キャッシュに関する設定項目には以下のようなものがある。ehcache.xmlではこのほかにもクラスタリングやトランザクションなどさまざまな設定が可能だ。詳細な設定内容についてはEhcacheのWebサイトにコメント付きの設定ファイルのサンプルが用意されているので参照してほしい。

キャッシュの設定項目

設定項目 説明
maxElementsInMemory メモリに格納する最大エントリ数、0の場合は無制限
eternal trueを指定した場合タイムアウト値は無視される
timeToIdleSeconds キャッシュのアイドル秒数を指定、0の場合は無制限(デフォルトは0)
timeToLiveSeconds キャッシュの有効秒数を指定、0の場合は無制限(デフォルトは0)
overflowToDisk メモリへの格納数をこえた場合にディスクに格納するかどうかをtrueまたはfalseで指定
diskSpoolBufferSizeMB ディスクキャッシュのスプールバッファとして割り当てるメモリ量を指定(デフォルトは30MB)
clearOnFlush flush()メソッドが呼び出されたときにメモリキャッシュをクリアするかどうかをtrueまたはfalseで指定
copyOnRead flush()メソッドが呼び出されたときにメモリキャッシュをクリアするかどうかをtrueまたはfalseで指定
clearOnFlush 読み取り時にキャッシュ要素をコピーするかどうかをtrueまたはfalseで指定(デフォルトはfalse)
clearOnFlush flush()メソッドが呼び出されたときにメモリキャッシュをクリアするかどうかをtrueまたはfalseで指定
copyOnWrite 書き込み時にキャッシュ要素をコピーするかどうかをtrueまたはfalseで指定(デフォルトはfalse)
maxElementsOnDisk ディスクに格納する最大エントリ数、0の場合は無制限(デフォルトは0)
diskPersistent VMを再起動する際にディスクキャッシュを永続化するかどうかをtrueまたはfalseで指定(デフォルトはfalse)
diskExpiryThreadIntervalSeconds ディスクキャッシュの期限をチェックするスレッドの走行感覚を秒数単位で指定(デフォルトは120秒)
memoryStoreEvictionPolicy メモリに格納するエントリが最大値に達したときの振る舞いをLRU、FIFO、LFUのいずれかで指定(デフォルトはLFU)
statistics 統計情報を取得するかどうかをtrueまたはfalseで指定(デフォルトはfalse)

キャッシュに値を格納、取得、削除を行うコードは以下のようになる。

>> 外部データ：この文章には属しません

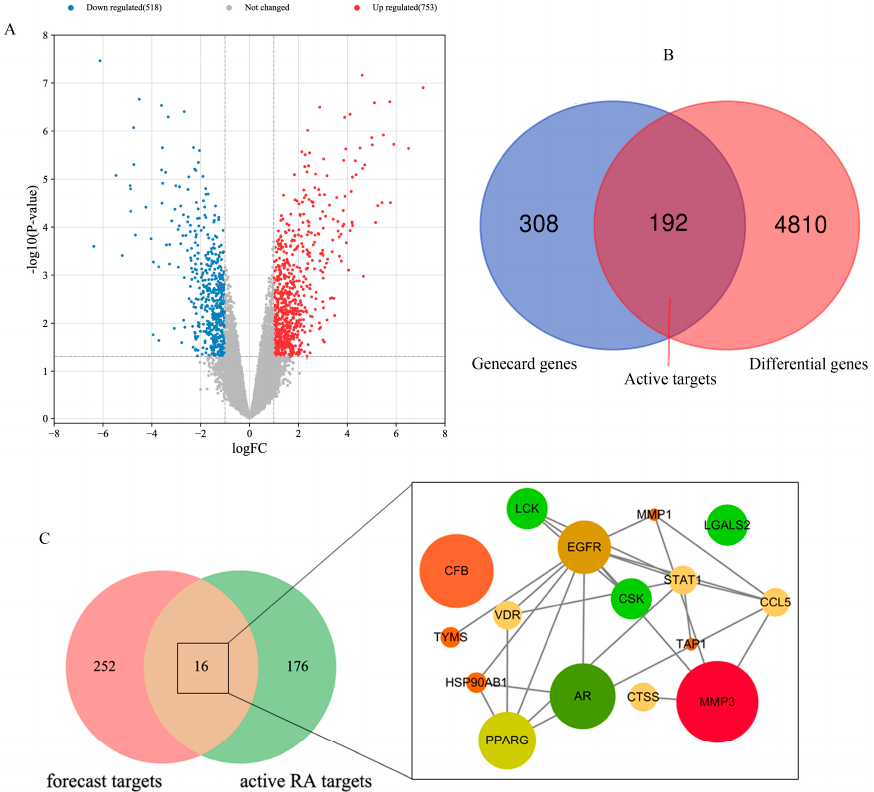
Figure 6. Analysis of RA genes and forecast targets of purpurin against RA, and functional characterization of potential targets of purpurin against RA. ( A ) Volcano-plot representation of differential gene expression. ( B ) Venn diagram depicting coincident genes of differential genes (top 500) and related genes from the GeneCard database. ( C ) Venn diagram depicting coincident genes of purpurin forecast targets and active RA genes.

ehcache.xmlで定義したsampleCache1というキャッシュに対して操作を行っている。キャッシュには任意のオブジェクトを格納できるが、シリアライズが不可能なオブジェクトについてはディスクキャッシュやレプリケーションといった機能が利用できないので注意が必要だ。

CacheManager manager = CacheManager.getInstance();

try {
  Cache cache = manager.getCache("sampleCache1");
  {
    // キャッシュに値を格納
    Element element = new Element("key1", "value1");
    cache.put(element);
  }
  {
    // キャッシュから値を取得
    Element element = cache.get("key1");
    String value = (String) element.getValue();
    System.out.println(value);
  }
  {
    // キーを指定してキャッシュを削除
    cache.remove("key1");
    // キャッシュ内のすべてのエントリを削除
    cache.removeAll();
  }

} finally {
  manager.shutdown();
}

Ehcache 2.1.0-betaの新機能

2010年4月22日(現地時間)、Ehcacheの最新のベータ版となるEhcache 2.1.0-betaがリリースされた。

Ehcache 2.1.0-betaの新機能として、スタンドアロンの利用においてもJTA(Java Transaction API)がサポートされるようになったという点が挙げられる。JTAはJavaアプリケーションにおいて分散トランザクションを制御するためのAPIで、Hibernate向けのJTAサポートが追加されたことで、EhcacheをHibernateの2次キャッシュとして使用する際にtransactional戦略を選択することができるようになった。

また、新たなモジュールとしてehcache-nonstopcacheモジュールehcache-unlockedreadsviewモジュールのベータ版も利用可能となっている。

ehcache-nonstopcacheモジュールはTerracottaで分散されたキャッシュに、可用性に関する追加機能を提供するモジュールで、キャッシュ操作におけるタイムアウトや、クラスタ切断時のカスタムアクションといった新たなAPIを提供する。ehcache-unlockedreadsviewモジュールは一貫性は担保しないもののロック不要なビューを提供することでキャッシュの読み取り処理の高速化を実現するものだ。

なお、Ehcache 2.1.0-betaのディストリビューションにはTerracottaサーバも含まれており、分散キャッシュを構築するためにはEhcacheとTerracottaサーバを統合して利用することが推奨されている。また、アプリケーションの開発時にTerracottaサーバを開発環境に統合するためのMavenプラグインが提供されている。